É claro que há muitos filmes dos anos 70 que nos ajudam bastante. Mas se olharmos para a revista Furniture de hoje percebemos que não ase parece com o que temos hoje, não é? O que tentamos fazer foi basearmo-nos nas nossas memórias dos anos 70, mas ao mesmo tempo uma versão alternativa, neste caso alguns quatro ou cinco anos depois de 1975. No fundo, uma versão, não do que aconteceu, mas do que poderia ter acontecido.

Este é o seu primeiro filme com atores de série A. Porque razão decidiu usar atores conhecidos?

Em parte, tem a ver com o mundo aborrecido do financiamento do cinema, mas também com as possibilidades de alargar o público. É claro que podemos tentar ser heróis num filme de arte que ninguém vê.

Ver semelhante caos no ecrã poderia sugerir um caos mais alargado. Mas se calhar estou enganado…

Sim, está. Apesar do que se vê esta é um filme de baixo orçamento. Pelo menos, nos níveis de produção de Hollywood. Por isso, para podermos contar com este tipo de atores e estes décors temos mesmo de ser muito disciplinados.

Como encara este modelo de sociedade? Acha que pode aproximar-se do que temos hoje?

Não sei, mas não se diz que estamos apenas a três refeições da guerra civil?

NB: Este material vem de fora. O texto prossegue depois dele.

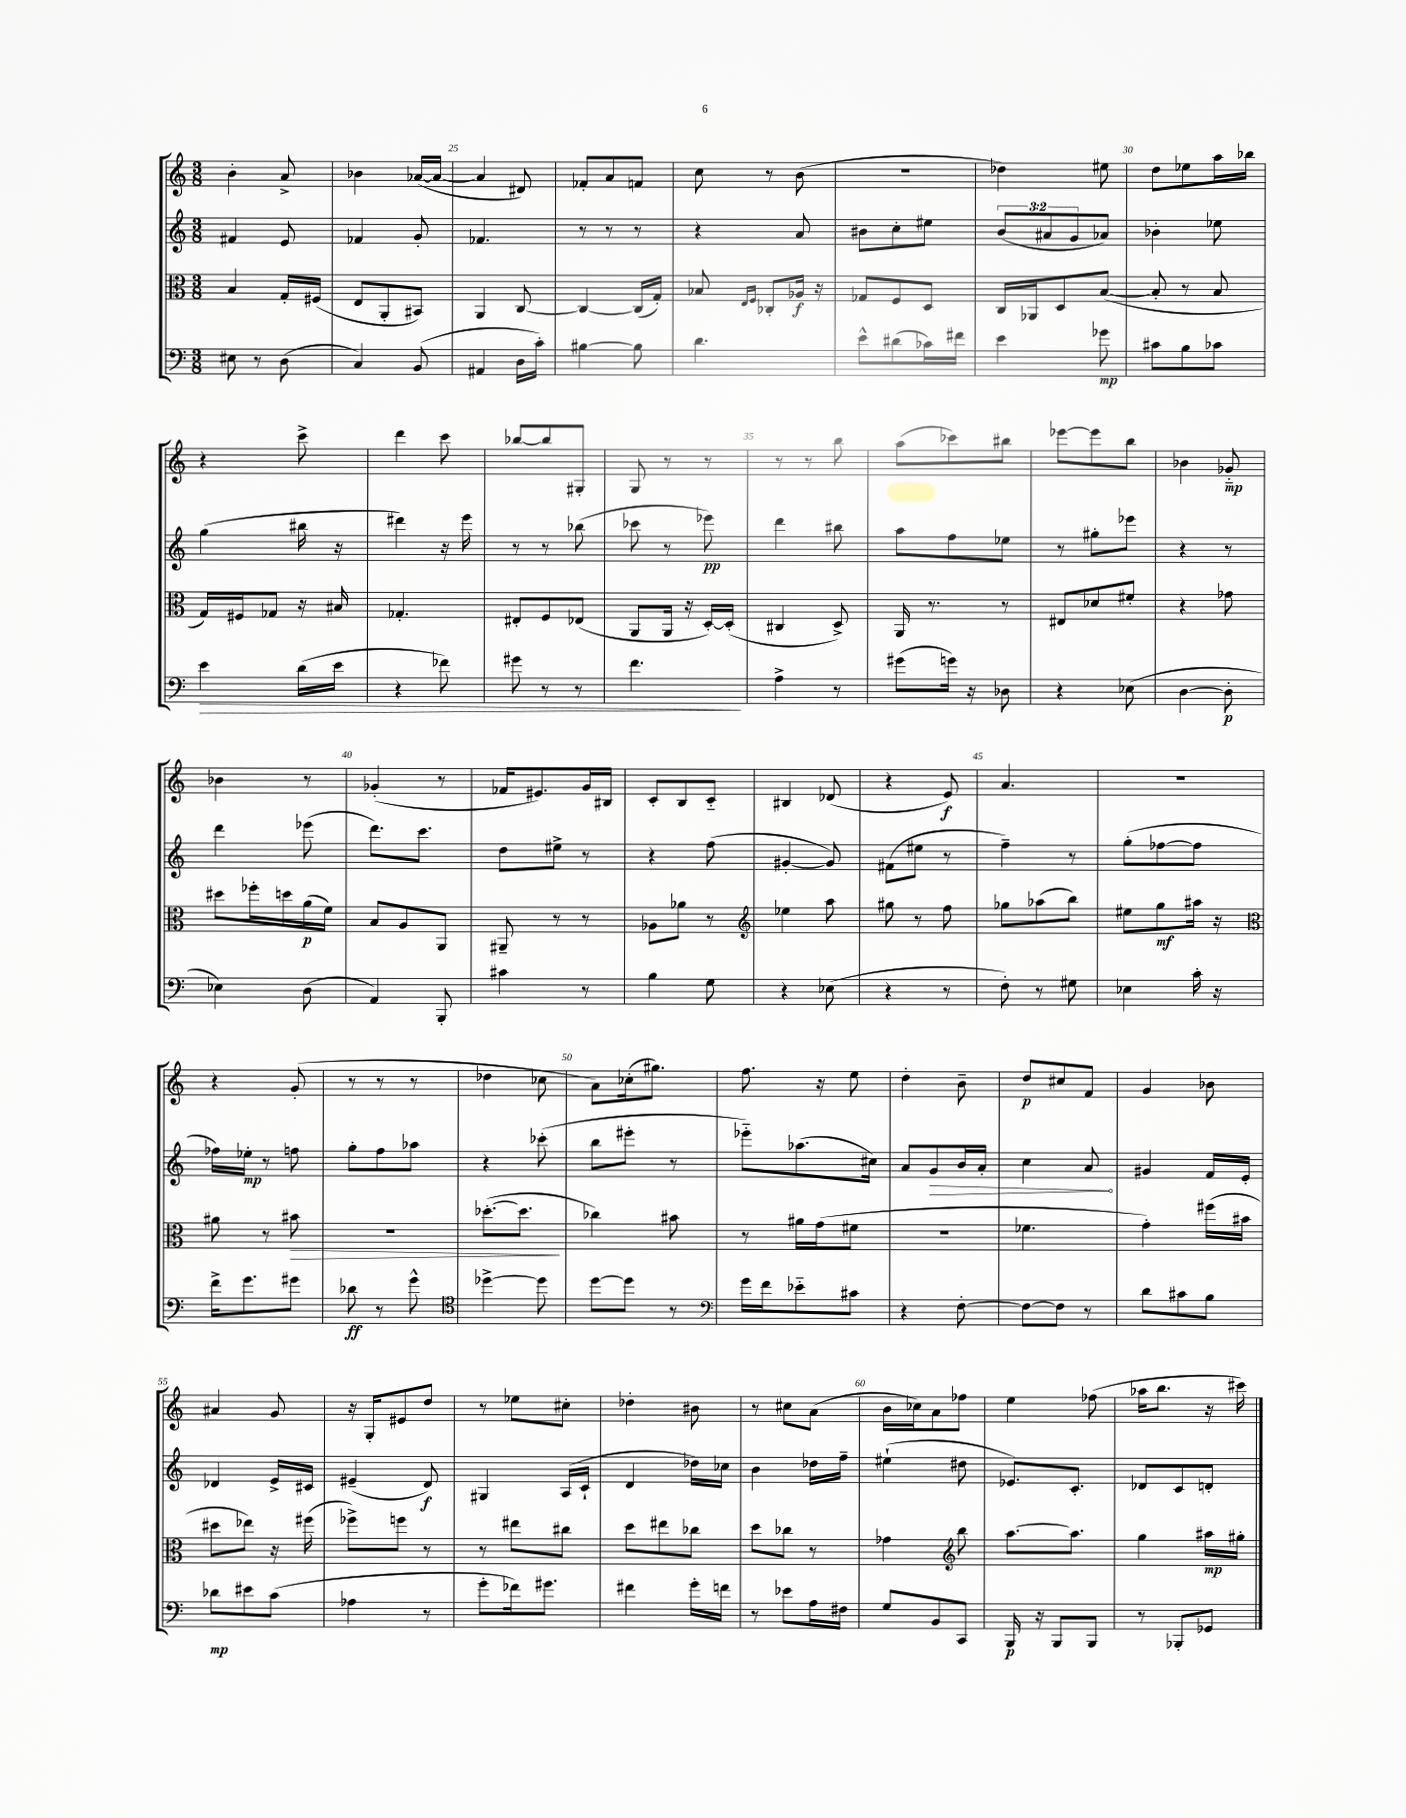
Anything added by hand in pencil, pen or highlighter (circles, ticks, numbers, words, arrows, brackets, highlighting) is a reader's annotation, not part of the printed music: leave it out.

**kern	**kern	**kern	**kern
*staff4	*staff3	*staff2	*staff1
*clefF4	*clefC3	*clefG2	*clefG2
*k[]	*k[]	*k[]	*k[]
*M3/8	*M3/8	*M3/8	*M3/8
8E#	4B	4f#	4b'
8r	.	.	.
(8D	16G'	8e	8a^
.	(16F#	.	.
=	=	=	=
4C)	8E	4f-	4b-
.	8AA'	.	.
(8BB	8BB#)	8g'	([16a-
.	.	.	16a-_
=	=	=	=
4AA#	4AA	4.f-	4a-]
16D	[8C	.	8d#)
16c')	.	.	.
=	=	=	=
[4B#	4C_	8r	8f-'
.	.	8r	8a
8B#]	(16C]	8r	8f
.	16G')	.	.
=	=	=	=
4.d	8B-	4r	8cc
.	16qqE	.	.
.	16qqF	.	.
.	8C-'	.	8r
.	16A-	8a	(8b
.	16r	.	.
=	=	=	=
8e^^	8G-	8b#	4.r
(8d#	8F	8cc'	.
16c-)	8D	8ee#	.
16f#	.	.	.
=	=	=	=
4e	16C	(12b	4dd-)
.	16AA-	.	.
.	.	12a#	.
.	8D	.	.
.	.	12g	.
8g-	([8B	8a-)	8ee#
=	=	=	=
8c#	8B']	4b-'	8dd
8B	8r	.	8ee-
8c-	8B	8ee-	16aa
.	.	.	16bb-
=	=	=	=
4e	16G)	(4gg	4r
.	16F#	.	.
.	8G-	.	.
(16d	16r	16bb#	8ccc^
16e	16B#	16r	.
=	=	=	=
4r	4.G-'	4ddd#)	4ddd
8f-)	.	16r	8ccc
.	.	16eee	.
=	=	=	=
8g#	8E#'	8r	[8bb-
8r	8F	8r	8bb-]
8r	(8E-	(8bb-	8G#'
=	=	=	=
4.f	8AA	8ccc-	8G
.	16AA	8r	8r
.	16r	.	.
.	[16D')	8eee-)	8r
.	(16D']	.	.
=	=	=	=
4A^	4C#	4ddd	8r
.	.	.	8r
8r	8D^)	8bb#	8bb
=	=	=	=
(8g#	16AA	8aa	(8aa
.	8.r	.	.
16g)	.	8ff	8ccc-)
16r	.	.	.
8D-	8r	8ee-	8bb#
=	=	=	=
4r	8E#	8r	[8eee-
.	8d-	8gg#'	8eee-]
(8E-	8f#'	8eee-	8bb
=	=	=	=
[4D	4r	4r	4b-
8D']	8g-	8r	8g-'~
=	=	=	=
4E-)	8dd#	4ddd	4b-
.	16ff-'	.	.
.	16dd	.	.
(8D	(16a	(8eee-	8r
.	16f)	.	.
=	=	=	=
4AA)	8B	8.ddd)	(4g-'
.	8A	.	.
.	.	8.ccc	.
8BBB'	8AA	.	8r
=	=	=	=
4c#	8AA#~	8dd	16f-
.	.	.	8.e#)
.	8r	8ee#^	.
8r	8r	8r	16g
.	.	.	16B#
=	=	=	=
4B	8A-	4r	8c'
.	8a-	.	8B
8G	8r	(8ff	8c'~
=	=	=	=
*	*clefG2	*	*
4r	4ee-	[4g#'	4B#
(8E-	8aa	8g#])	(8d-
=	=	=	=
4r	8gg#	(8f#	4r
.	8r	8ee#	.
8r	8ff	8r	8e)
=	=	=	=
8F')	8gg-	4ff~)	4.a
8r	(8aa-	.	.
8G#	8bb)	8r	.
=	=	=	=
4E-	8ee#	(8gg'	4.r
.	8gg	[8ff-	.
16c'	16aa#	8ff-]	.
16r	16r	.	.
=	=	=	=
*	*clefC3	*	*
16f^	8a#	16ff-)	4r
8.g	.	16ee-'	.
.	8r	8r	.
8g#	8b#	8ff	(8g'
=	=	=	=
8d-	4.r	8gg'	8r
8r	.	8ff	8r
8g^^	.	8aa-	8r
=	=	=	=
*clefC4	*	*	*
[4dd-^	([8.dd-'	4r	4dd-
.	8.dd-]	.	.
8dd-]	.	(8ccc-'	8cc-
=	=	=	=
[8dd	4cc-)	8bb	8a)
8dd]	.	8eee#'	(16cc-'
.	.	.	8.gg#)
8r	8b#	8r	.
=	=	=	=
*clefF4	*	*	*
16g	8r	8eee-'~)	8.ff
16f	.	.	.
8e-'~	16a#	(8.aa-	.
.	(16g	.	16r
8c#	8f#	.	8ee
.	.	16cc#)	.
=	=	=	=
4r	4.r	8a	4dd'
.	.	8g	.
[8F'	.	16b	8b~
.	.	16a'	.
=	=	=	=
8F_	4.f-	4cc	8dd
8F]	.	.	8cc#
8r	.	8a	8f
=	=	=	=
8d	4g')	4g#	4g
8c#	.	.	.
8B	(16ff#	16f	8b-
.	16b#	16e'	.
=	=	=	=
8d-	8dd#	4d-	4a#
8e#	8ee-)	.	.
(8c	16r	16e^	8g
.	(16ff#	16c#	.
=	=	=	=
4A-	8ff-^)	(4e#~	16r
.	.	.	16G'
.	8ff	.	8e#
8r	8r	8d)	8dd
=	=	=	=
8g'	8r	4G#	8r
16f-)	8ee#	.	8ee-
8.g#	.	.	.
.	8cc#	(16A	8cc#'
.	.	16c`	.
=	=	=	=
4f#	8dd	4d	4dd-'
.	8ee#	.	.
16g'	8cc-	16dd-)	8b#
16f	.	16cc-	.
=	=	=	=
8r	8dd	4b	8r
8e-	8cc-	.	8cc#
16A	8r	16dd-	(8a
16F#	.	16ff~	.
=	=	=	=
8G	4g-	(4ee#`	16b
.	.	.	16cc-)
8BB	.	.	8a
*	*clefG2	*	*
8CC	8bb	8dd#	8ff-
=	=	=	=
16BBB	[8.aa	8.e-)	4ee
16r	.	.	.
8BBB	.	.	.
.	8.aa]	8.c'	.
8BBB	.	.	(8ff-
=	=	=	=
8r	4gg	8d-	16aa-
.	.	.	8.bb
8BBB-'	.	8c	.
8GG-	16aa#	8d'	16r
.	16gg#'	.	16ccc#)
==	==	==	==
*-	*-	*-	*-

Isto porque começamos por ficar com alguma fome, depois esfomeados e a seguir fazemos qualquer coisa. Não é? Acho que é disso que fala o Ballard. Tudo isto é uma ilusão. É com que aconteça, mas não é para sempre. Se após o colapso dos bancos tudo tivesse vindo a baixo e não conseguíssemos retirar dinheiro dos bancos, o que aconteceria depois, quando não existisse comida para alimentar a nossa família? É aquele ponto em que passa a valer tudo, não é?

Este é um filme que me faz lembrar outro, passado num comboio. É o Snowpiercer

Sim, claro. O Snowpiercer é o High-Rise num comboio! Tal como A Torre do Inferno…

O Tom Hiddleston está ótimo neste filme. Mas essa poderia não ser uma escolha óbvia para este projeto. Porque o escolheu?

Por um lado, ele tem aquele look de film star que lhe fica muito bem. Mas é também muito inteligente. Algo que se vê nos seus olhos. Só que ao fazer este filme ele sabe também que vai ser um desafio para os fãs dele. Portanto, é algo que corre em diversos níveis. Mas foi um prazer trabalhar com o Tom.